Did you have a good night? Are you having good nights? Sleeping, that is.
When your nights are not good (or just too short…), your days tend not to be good either. Up to a point you can exercise the old “mind over matter” strategy and affirm having a good day despite your sleep deprivation, then do all you can to engage yourself positively in the activities of your day. However, night after night will catch up with you. You might be getting through your days OK, but are you giving yourself and your body the sleep you need? Do you feel rested and ready to go in the morning? Do you have enough energy to sustain you throughout the day? If not, it might be worth taking a look at your sleep and consider making some changes to get the sleep your body and mind may be craving.
Getting Enough Sleep
Most adults need seven to eight hours of sleep each night. Some seem to do fine on six, and others need as many as nine. To add to the challenge, the quality of your sleep is as important as getting enough of it. It’s a little easier to start with the length because that’s often the easiest to do something about. Most people need or want to wake up by a certain time in the morning, which means that, for most of us, the part we have to work with is what time we’re going to bed. And, for many of us, we often stay up late on Facebook or Twitter, or we’re texting or surfing the web or playing computer games.
You have to be very committed to disconnecting from your day and letting yourself go to sleep.
And even then, if being on the computer or your cell phone or watching TV was the last thing you did before you went to bed, you might have difficulty falling asleep or might have difficulty sleeping well.
Wow! There’s a lot to this whole area, isn’t there? It’s generally recommended that you disconnect yourself from your cell phone, computer and TV at least an hour before you want to go to sleep, to give your brain a chance to wind down from that kind of visual stimuli and processing of information. Perhaps you might consider reading a book you’re enjoying (but not on your Kindle…) or listening to some music or journaling or perhaps even doing a relaxation exercise during that time instead. It is generally much easier to replace an old habit with a new one, instead of just trying to do nothing.
Stimulants and Sleep?
On to another sleep stealer — caffeine. One of my favorite beverages. There’s a lot of individual variability with caffeine, but the same kind of recommendation holds true. Don’t drink coffee or caffeinated tea or soda too close to your hoped-for bedtime. What is too close? I’ve seen recommendations to stop drinking caffeinated beverages as early as 3:00, and some people know that they need to follow that advice, or they’re not able to fall asleep. Caffeine does affect your body for several hours so you might consider backing up when you stop drinking it until you notice that you can more easily fall asleep. Three to fours hours would be a good place to start.
Also, for those of us taking ADD meds, be very careful to take them as prescribed. If you’re taking short-acting Adderall, for example, you want to make sure that you’re not taking your last dose too close to your bedtime! Otherwise, you’re likely to lie in bed and want to go to sleep but not be able to! It’s a yucky feeling. I’ve tried it for naps. Very frustrating!
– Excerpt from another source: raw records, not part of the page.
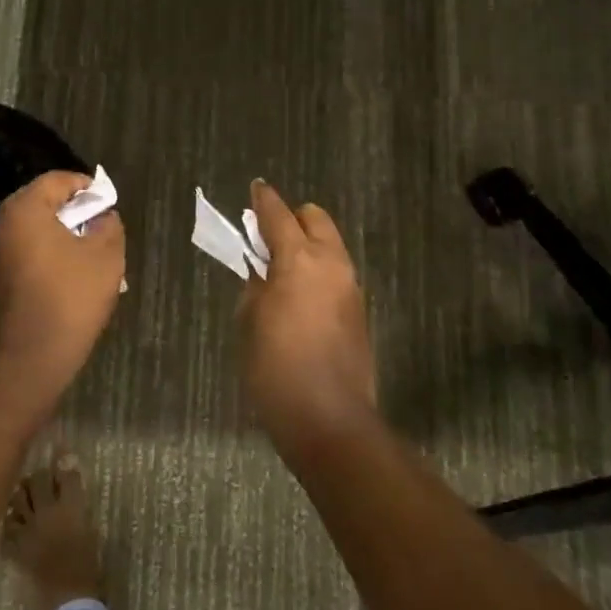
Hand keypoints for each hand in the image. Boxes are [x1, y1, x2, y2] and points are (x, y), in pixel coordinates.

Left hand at [0, 171, 126, 388]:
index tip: (105, 200)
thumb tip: (103, 217)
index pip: (55, 180)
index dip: (84, 185)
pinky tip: (63, 271)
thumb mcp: (106, 256)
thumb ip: (108, 225)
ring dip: (55, 231)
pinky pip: (20, 251)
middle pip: (38, 202)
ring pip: (29, 228)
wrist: (31, 358)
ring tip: (83, 247)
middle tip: (96, 221)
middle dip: (69, 208)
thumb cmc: (71, 297)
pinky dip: (42, 251)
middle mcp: (0, 225)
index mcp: (24, 210)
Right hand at [237, 180, 377, 450]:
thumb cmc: (276, 370)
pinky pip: (336, 273)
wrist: (330, 421)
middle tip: (267, 236)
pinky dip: (318, 270)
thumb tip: (262, 275)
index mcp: (299, 260)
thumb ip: (256, 288)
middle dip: (293, 218)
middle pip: (316, 219)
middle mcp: (331, 264)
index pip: (279, 216)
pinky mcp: (359, 311)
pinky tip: (300, 296)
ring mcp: (350, 287)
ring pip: (330, 245)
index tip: (256, 188)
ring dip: (308, 245)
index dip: (264, 200)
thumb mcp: (250, 325)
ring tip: (281, 268)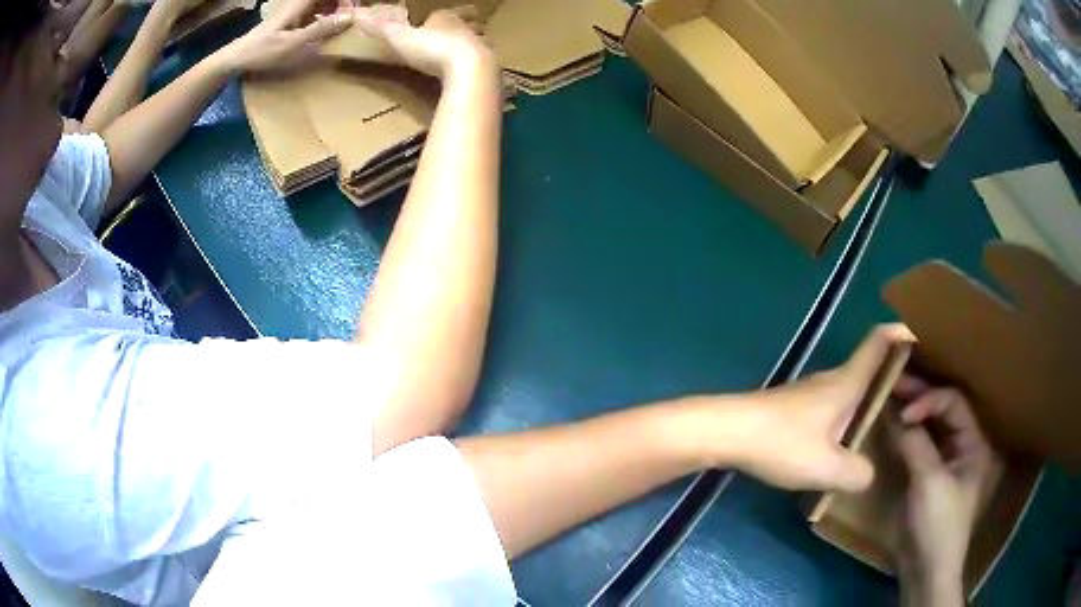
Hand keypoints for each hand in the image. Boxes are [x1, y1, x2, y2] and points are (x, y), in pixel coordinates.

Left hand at [219, 0, 350, 72]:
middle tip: (352, 14)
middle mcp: (297, 4)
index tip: (355, 7)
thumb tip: (350, 17)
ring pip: (319, 3)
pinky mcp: (289, 20)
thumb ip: (321, 29)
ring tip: (343, 21)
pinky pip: (312, 11)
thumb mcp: (293, 43)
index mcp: (299, 4)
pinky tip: (326, 27)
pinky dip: (323, 15)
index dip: (343, 0)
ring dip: (333, 8)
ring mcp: (293, 11)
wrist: (235, 58)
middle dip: (340, 4)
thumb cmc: (262, 51)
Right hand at [351, 4, 492, 78]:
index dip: (441, 16)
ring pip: (479, 42)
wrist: (469, 68)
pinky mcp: (489, 68)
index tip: (436, 19)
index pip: (444, 13)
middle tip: (460, 32)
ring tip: (467, 55)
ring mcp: (481, 48)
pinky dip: (479, 68)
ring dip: (474, 46)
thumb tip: (357, 14)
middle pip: (467, 24)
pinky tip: (473, 77)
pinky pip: (484, 66)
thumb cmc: (432, 49)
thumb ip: (380, 28)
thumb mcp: (400, 38)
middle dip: (463, 27)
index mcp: (446, 19)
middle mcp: (467, 29)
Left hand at [707, 324, 914, 492]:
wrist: (726, 432)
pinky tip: (855, 438)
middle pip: (874, 363)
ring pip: (856, 385)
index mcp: (848, 381)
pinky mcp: (800, 409)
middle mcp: (834, 379)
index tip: (928, 340)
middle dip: (900, 372)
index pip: (881, 340)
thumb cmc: (780, 442)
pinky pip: (840, 403)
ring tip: (897, 419)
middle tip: (923, 394)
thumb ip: (857, 472)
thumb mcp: (826, 467)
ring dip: (877, 395)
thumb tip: (870, 474)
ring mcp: (815, 393)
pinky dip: (856, 411)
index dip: (905, 333)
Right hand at [888, 381, 1000, 601]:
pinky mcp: (926, 477)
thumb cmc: (937, 524)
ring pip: (928, 427)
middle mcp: (960, 445)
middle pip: (941, 410)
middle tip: (891, 384)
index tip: (903, 413)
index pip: (953, 403)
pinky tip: (888, 428)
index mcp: (972, 442)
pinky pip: (917, 447)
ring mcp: (943, 462)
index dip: (929, 400)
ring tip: (887, 398)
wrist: (925, 570)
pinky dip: (904, 436)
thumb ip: (915, 444)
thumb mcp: (929, 482)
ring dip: (909, 414)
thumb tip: (894, 413)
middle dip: (918, 397)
A Relaxing Drink Can Backfire
On the other end of the spectrum is alcohol. We usually drink it in the evening to wind down or enjoy time with friends, but it has a rebound effect that occurs several hours after we’ve imbibed that can wake us right up, sometimes making it hard to fall back to sleep! If you do drink, please be moderate, and keep in mind both sides of the effects of alcohol, the initial relaxation and the delayed rebound effect. When you’re aware of this, you’re in a better position to make a good decision for yourself about whether to drink that evening.
* Am I getting seven to eight hours of sleep?
* Am I allowing some time before I go to bed to let my brain wind down from the computer, TV and cell phone?
* Am I doing something relaxing before bedtime that helps my brain and body wind down?
* Am I being careful to stop drinking coffee or other caffeinated beverages a few hours before bedtime?
* Am I conscientious about taking my ADD meds as prescribed so they don’t interfere with my sleep?
* Am I remembering that even though drinking alcohol can be relaxing, drinking it in the evening can cause me to wake up in the middle of the night?
There are so many things that can affect our sleep, in either a helpful or a detrimental way. By answering these questions, you have a good starting point to assess your own sleeping habits and see if you’d like to make any changes. Sleep is something that can dramatically affect the quality of our days, and it is worth our time to do what we can to enjoy our days as much as possible!